1.2 Rumusan Masalah Berdasarkan latar belakang diatas memberikan dasar bagi peneliti untuk membuat rumusan masalah sebagai berikut : 1. Apakah terdapat hubungan antara hasil pemeriksaan jumlah trombosit dengan derajat klink DBD berdasarkan kriteria WHO pada pasien dewasa di RSUP M. Djamil Padang? 2. Apakah terdapat hubungan antara hasil pemeriksaan nilai hematokrit dengan derajat klink DBD berdasarkan kriteria WHO pada pasien dewasa di RSUP M. Djamil Padang? 3. Apakah terdapat hubungan antara hasil pemeriksaan kadar hemoglobin dengan derajat klink DBD berdasarkan kriteria WHO pada pasien dewasa di RSUP M. Djamil Padang?
1.3 Tujuan Penelitian 1)
Tujuan Umum
Mengetahui hubungan antara pemeriksaan jumlah trombosit, nilai hematokrit, dan kadar hemoglobin dengan derajat klinik DBD pada pasien dewasa.
2)
Tujuan Khusus 1. Mengetahui hubungan jumlah trombosit dengan derajat klinik DBD pada pasien dewasa.
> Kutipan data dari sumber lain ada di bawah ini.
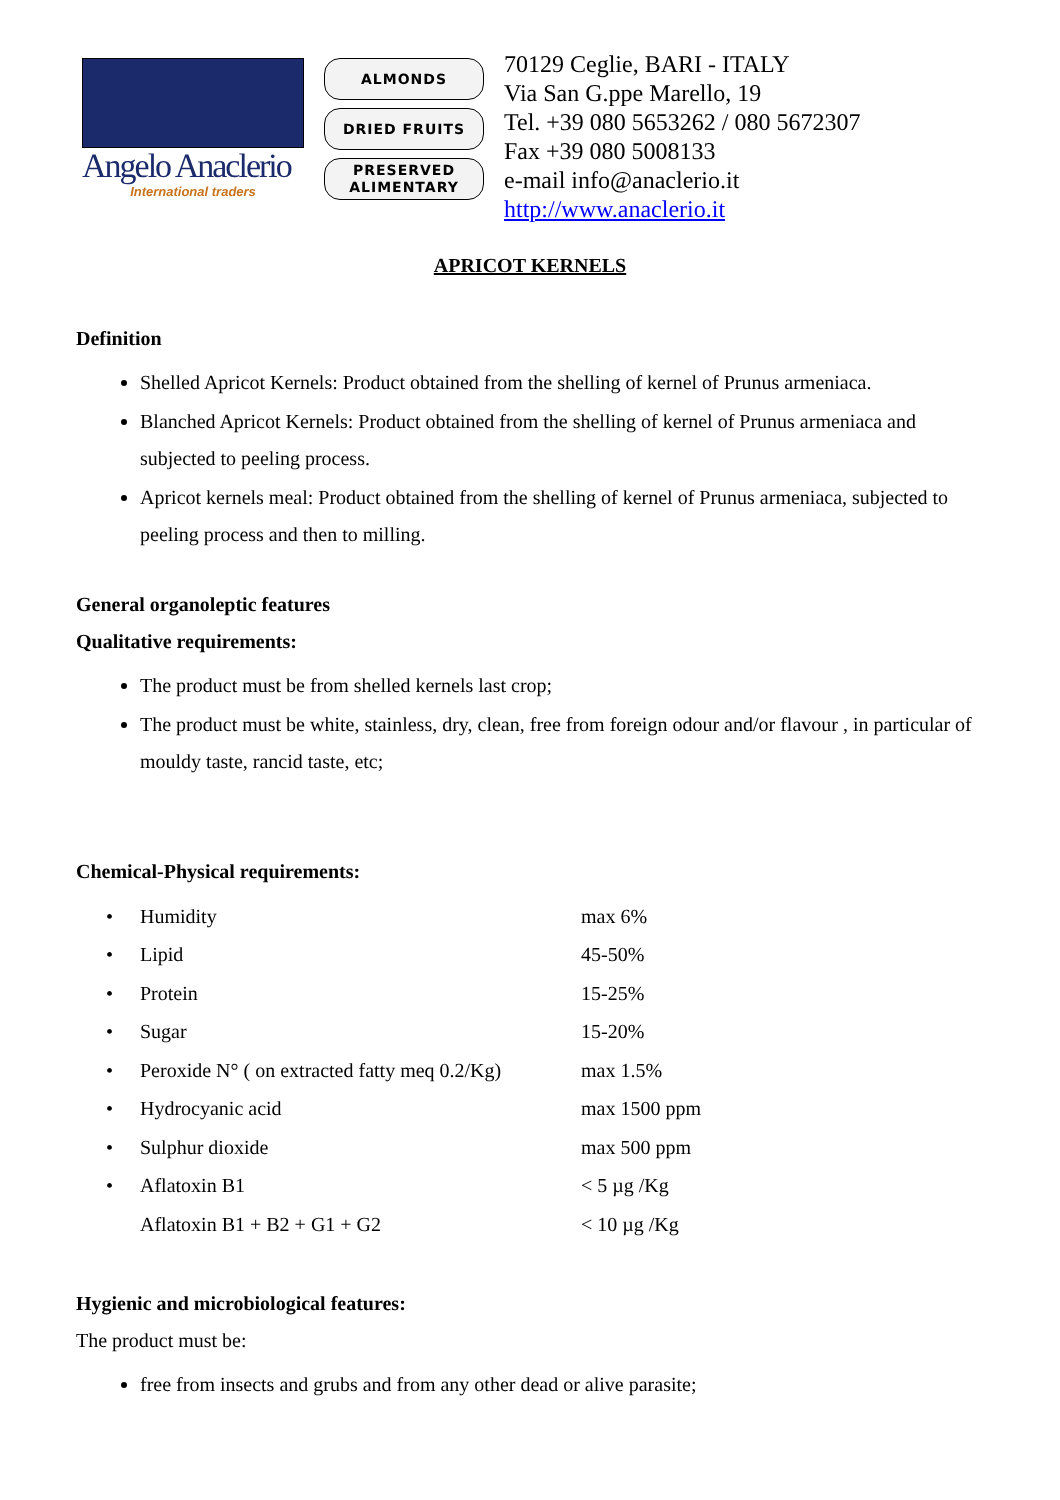Angelo Anaclerio
International traders
ALMONDS
DRIED FRUITS
PRESERVED
ALIMENTARY
70129 Ceglie, BARI - ITALY
Via San G.ppe Marello, 19
Tel. +39 080 5653262 / 080 5672307
Fax +39 080 5008133
e-mail info@anaclerio.it
http://www.anaclerio.it
APRICOT KERNELS
Definition
Shelled Apricot Kernels: Product obtained from the shelling of kernel of Prunus armeniaca.
Blanched Apricot Kernels: Product obtained from the shelling of kernel of Prunus armeniaca and subjected to peeling process.
Apricot kernels meal: Product obtained from the shelling of kernel of Prunus armeniaca, subjected to peeling process and then to milling.
General organoleptic features
Qualitative requirements:
The product must be from shelled kernels last crop;
The product must be white, stainless, dry, clean, free from foreign odour and/or flavour , in particular of mouldy taste, rancid taste, etc;
Chemical-Physical requirements:
| • | Humidity | max 6% |
| • | Lipid | 45-50% |
| • | Protein | 15-25% |
| • | Sugar | 15-20% |
| • | Peroxide N° ( on extracted fatty meq 0.2/Kg) | max 1.5% |
| • | Hydrocyanic acid | max 1500 ppm |
| • | Sulphur dioxide | max 500 ppm |
| • | Aflatoxin B1 | < 5 µg /Kg |
| | Aflatoxin B1 + B2 + G1 + G2 | < 10 µg /Kg |
Hygienic and microbiological features:
The product must be:
free from insects and grubs and from any other dead or alive parasite;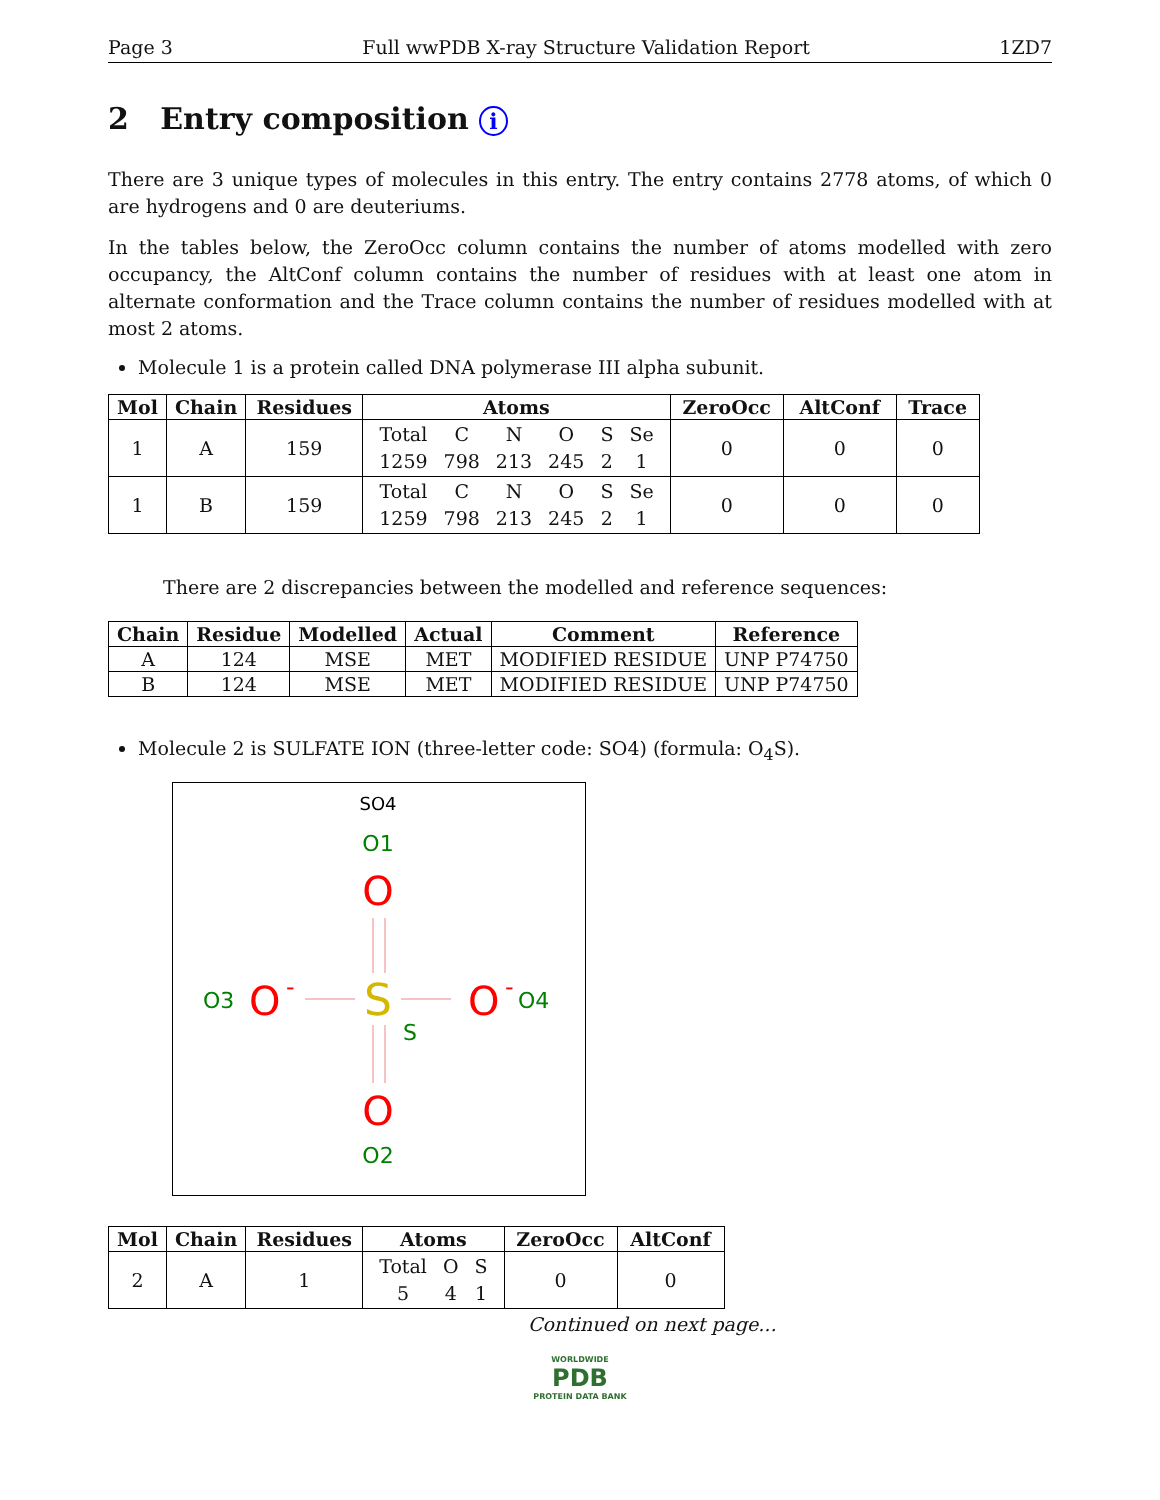Page 3 Full wwPDB X-ray Structure Validation Report 1ZD7
2 Entry composition i
There are 3 unique types of molecules in this entry. The entry contains 2778 atoms, of which 0 are hydrogens and 0 are deuteriums.
In the tables below, the ZeroOcc column contains the number of atoms modelled with zero occupancy, the AltConf column contains the number of residues with at least one atom in alternate conformation and the Trace column contains the number of residues modelled with at most 2 atoms.
Molecule 1 is a protein called DNA polymerase III alpha subunit.
| Mol | Chain | Residues | Atoms | ZeroOcc | AltConf | Trace |
| --- | --- | --- | --- | --- | --- | --- |
| 1 | A | 159 | / Total / C / N / O / S / Se / / 1259 / 798 / 213 / 245 / 2 / 1 / | 0 | 0 | 0 |
| 1 | B | 159 | / Total / C / N / O / S / Se / / 1259 / 798 / 213 / 245 / 2 / 1 / | 0 | 0 | 0 |
There are 2 discrepancies between the modelled and reference sequences:
| Chain | Residue | Modelled | Actual | Comment | Reference |
| --- | --- | --- | --- | --- | --- |
| A | 124 | MSE | MET | MODIFIED RESIDUE | UNP P74750 |
| B | 124 | MSE | MET | MODIFIED RESIDUE | UNP P74750 |
Molecule 2 is SULFATE ION (three-letter code: SO4) (formula: O<sub>4</sub>S).
SO4
O1
O
S
S
O3
O
-
O
-
O4
O
O2
| Mol | Chain | Residues | Atoms | ZeroOcc | AltConf |
| --- | --- | --- | --- | --- | --- |
| 2 | A | 1 | / Total / O / S / / 5 / 4 / 1 / | 0 | 0 |
Continued on next page...
WORLDWIDE
PDB
PROTEIN DATA BANK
2. Mengetahui hubungan nilai hematokrit dengan derajat klinik DBD pada pasien dewasa.
3. Mengetahui hubungan kadar hemoglobin dengan derajat klinik DBD pada pasien dewasa.
1.4 Manfaat Penelitian 1) Ilmiah a) Sebagai informasi tambahan bagi pemahaman yang lebih utuh terhadap kejadian penyakit DBD. b) Hasil penelitian ini diharapkan dapat memberikan sumbangan dalam pengembangan ilmu kedokteran khususnya mengenai DBD. c) Hasil penelitian ini diharapkan dapat menjadi landasan pada penelitian mengenai DBD dimasa mendatang. 2) Aplikatif a) Hasil penelitian ini diharapkan dapat dipakai sebagai bahan pertimbangan
untuk
menentukan
derajat
klinik
pasien
DBD
berdasarkan hasil pemeriksaan jumlah trombosit, nilai hematokrit, dan kadar hemoglobin untuk pasien DBD di masa mendatang. b) Hasil penelitian ini diharapkan dapat dipakai sebagai bahan pertimbangan untuk menentukan prognosis pasien DBD berdasarkan hasil pemeriksaan jumlah trombosit, nilai hematokrit, dan kadar hemoglobin untuk pasien DBD di masa mendatang. 3) Pelayanan masyarakat Meningkatkan kualitas penanganan penderita DBD.